Magma caché : pourquoi les volcans « éteints » pourraient être plus actifs qu’il n’y paraît

2

De nouvelles recherches sur un volcan grec suggèrent que nos méthodes actuelles de classification des volcans éteints pourraient être erronées. En analysant des cristaux microscopiques au cœur de la roche volcanique, les scientifiques ont découvert que même lorsqu’un volcan semble silencieux pendant des centaines de milliers d’années, une activité volcanique intense peut encore se développer sous la surface.

La découverte de Méthana

Pendant plus de 100 000 ans, le volcan Methana, situé à environ 50 kilomètres d’Athènes, en Grèce, n’a montré aucun signe d’activité de surface. Selon la classification géologique traditionnelle, un petit volcan qui n’est pas entré en éruption depuis 10 000 ans est souvent qualifié d’« éteint ». Cependant, une étude publiée dans Science Advances révèle une réalité bien plus complexe.

Une équipe de recherche dirigée par Razvan-Gabriel Popa de l’ETH Zurich a utilisé des cristaux de zircon pour reconstituer l’histoire du volcan. Parce que ces cristaux se forment dans des chambres magmatiques profondes et sont transportés à la surface lors des éruptions, ils agissent comme une « capsule temporelle » géologique. En datant plus de 1 250 échantillons, l’équipe a cartographié une chronologie de 700 000 ans du cycle de vie de Methana.

Les résultats étaient inattendus :
– Le volcan a connu deux périodes éruptives primaires.
– Entre ces périodes, soit un écart d’environ 112 000 ans, les chercheurs ont trouvé la plus forte concentration de génération de zircon.
– Cela indique que même si la surface était calme, le magma s’accumulait activement et se cristallisait profondément sous terre.

L’effet « boisson gazeuse » : pourquoi les volcans se taisent

L’étude soulève une question cruciale : si le magma se prépare, pourquoi n’atteint-il pas la surface ? La réponse semble résider dans la chimie du magma, en particulier dans sa teneur en eau.

À des pressions élevées au plus profond de la Terre, l’eau aide à maintenir le magma dans un état liquide et fondu. Cependant, à mesure que le magma commence à remonter vers la surface, la pression diminue. Cela provoque la fuite des gaz dissous – un processus que Razvan-Gabriel Popa compare à l’ouverture d’une bouteille de soda gazeux.

“C’est comme une boisson gazeuse. On ouvre la bouteille et — psssshht — tout le gaz sort.”

Au fur et à mesure que cette vapeur d’eau s’échappe, le magma perd sa fluidité. Il devient très visqueux (épais) et finit par caler, se solidifiant avant de pouvoir percer la croûte pour créer une éruption. Cela suggère que le « silence » d’un volcan pourrait ne pas être un signe de mort, mais plutôt un signe de magma piégé et épaississant.

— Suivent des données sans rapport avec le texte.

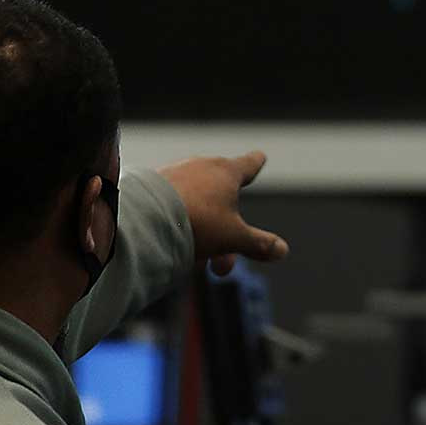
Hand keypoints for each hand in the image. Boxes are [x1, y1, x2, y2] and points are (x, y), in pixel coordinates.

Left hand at [159, 151, 290, 273]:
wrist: (144, 217)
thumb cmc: (196, 221)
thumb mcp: (234, 238)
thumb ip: (259, 244)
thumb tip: (282, 250)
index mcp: (226, 172)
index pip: (248, 165)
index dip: (255, 164)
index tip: (259, 157)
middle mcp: (200, 167)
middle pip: (222, 196)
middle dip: (226, 231)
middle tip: (223, 267)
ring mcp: (174, 174)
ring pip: (196, 204)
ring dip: (202, 232)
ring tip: (194, 261)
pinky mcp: (151, 185)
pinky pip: (172, 204)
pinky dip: (178, 223)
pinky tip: (173, 245)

Redéfinir le risque volcanique

Cette découverte a des implications significatives sur la manière dont les géologues surveillent les risques volcaniques. Si le cycle éruptif d’un volcan est dicté par la teneur en eau et la pression plutôt que par le seul temps écoulé depuis la dernière éruption, nos évaluations actuelles des risques pourraient être incomplètes.

Pourquoi c’est important pour la sécurité mondiale :

  • Reclassification : Les scientifiques devront peut-être réévaluer les volcans « éteints » qui montrent des signes d’activité chimique souterraine.
  • Surveillance ciblée : Comprendre la relation entre la chimie du magma et les cycles d’éruption pourrait aider à identifier quels volcans calmes sont en réalité des « menaces en attente ».
  • Modélisation prédictive : En étudiant comment l’eau affecte la viscosité du magma, les chercheurs peuvent mieux prédire quand une chambre magmatique bloquée pourrait devenir suffisamment instable pour entrer en éruption à nouveau.

Comme l’a noté Adam Kent de l’Université d’État de l’Oregon, il est probable que certains volcans soient actuellement considérés comme sûrs simplement parce qu’ils ne sont pas entrés en éruption récemment, même s’ils restent géologiquement actifs.


Conclusion
L’étude du volcan Methana prouve que l’inactivité de la surface n’est pas synonyme de mort géologique. En comprenant la chimie complexe du magma souterrain, les scientifiques peuvent mieux identifier les volcans « endormis » qui pourraient présenter un risque futur pour les populations humaines.